A sua tarefa: No texto sobre a neutralidade carbónica em 2050, indique, por favor, todos os sectores da sociedade pelos quais passa a descarbonização.

Documento:

──────────

Dentro de 30 anos, “a vida dos portugueses será seguramente diferente da que é hoje”, assegura o ministro do Ambiente e da Transição Energética, João Pedro Matos Fernandes, alertando para que a próxima década (2020-2030) “será a mais exigente” em termos de mudança de comportamentos e de investimentos.
Se as medidas mais ambiciosas incluídas no “Roteiro para a Neutralidade Carbónica 2050” — apresentado esta terça-feira numa conferência na Fundação Gulbenkian — forem aprovadas, em 2050 as deslocações casa-trabalho passarão a ser feitas em veículos 100% elétricos ou movidos a hidrogénio, haverá mais uso de transportes coletivos ou partilhados; os edifícios onde se vive e onde se trabalha serão iluminados e as suas águas aquecidas por fontes renováveis e a dieta alimentar terá de conter substancialmente menos carne vermelha do que a atual.
Tudo isto para bem da nossa saúde e do ambiente e para que Portugal cumpra os compromissos assinados no Acordo de Paris para impedir que as temperaturas médias globais não aqueçam mais que 1,5ºC até final do Século XXI, por comparação às registadas na era pré-industrial.
Para alcançar a ambicionada neutralidade carbónica em 2050, o documento (que entrou esta terça-feira em consulta pública) propõe que se reduzam as emissões de dióxido de carbono (CO2) e outros gases de efeito de estufa para um sétimo do que são atualmente. Ou seja, em vez de emitir 70 milhões de toneladas, Portugal passará a enviar para a atmosfera apenas 10 milhões de toneladas e uma quantidade equivalente terá de ser absorvida pelos solos e pelas florestas na condição de sumidouros de CO2. Isto representa uma redução das emissões de 65 a 68% no espaço de 12 anos, por comparação com as emissões registadas em 2005 e de 93 a 100% até 2050.
Para esta profunda descarbonização — que passa por todos os sectores da sociedade, da produção de energia à agricultura, passando pelos transportes, indústria, edifícios ou o tratamento dos resíduos — serão necessários grandes investimentos. Matos Fernandes aponta para investimentos futuros de “mais de dois mil milhões de euros por ano”, a juntar aos 30 mil milhões já investidos, e que, apesar de ser um número ambicioso, o ministro considera “exequível”, a contar com maioritariamente com verbas de privados.

──────────

Material fornecido:
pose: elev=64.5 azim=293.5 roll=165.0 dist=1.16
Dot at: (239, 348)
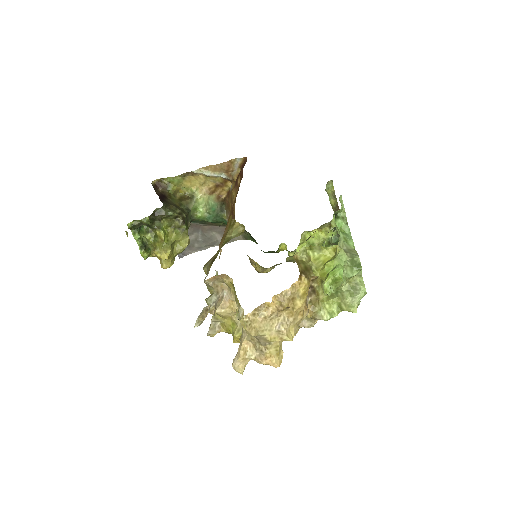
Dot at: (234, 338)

──────────

Resposta correta:
- Produção de energia
- Agricultura
- Transportes
- Indústria
- Edifícios
- Tratamento dos resíduos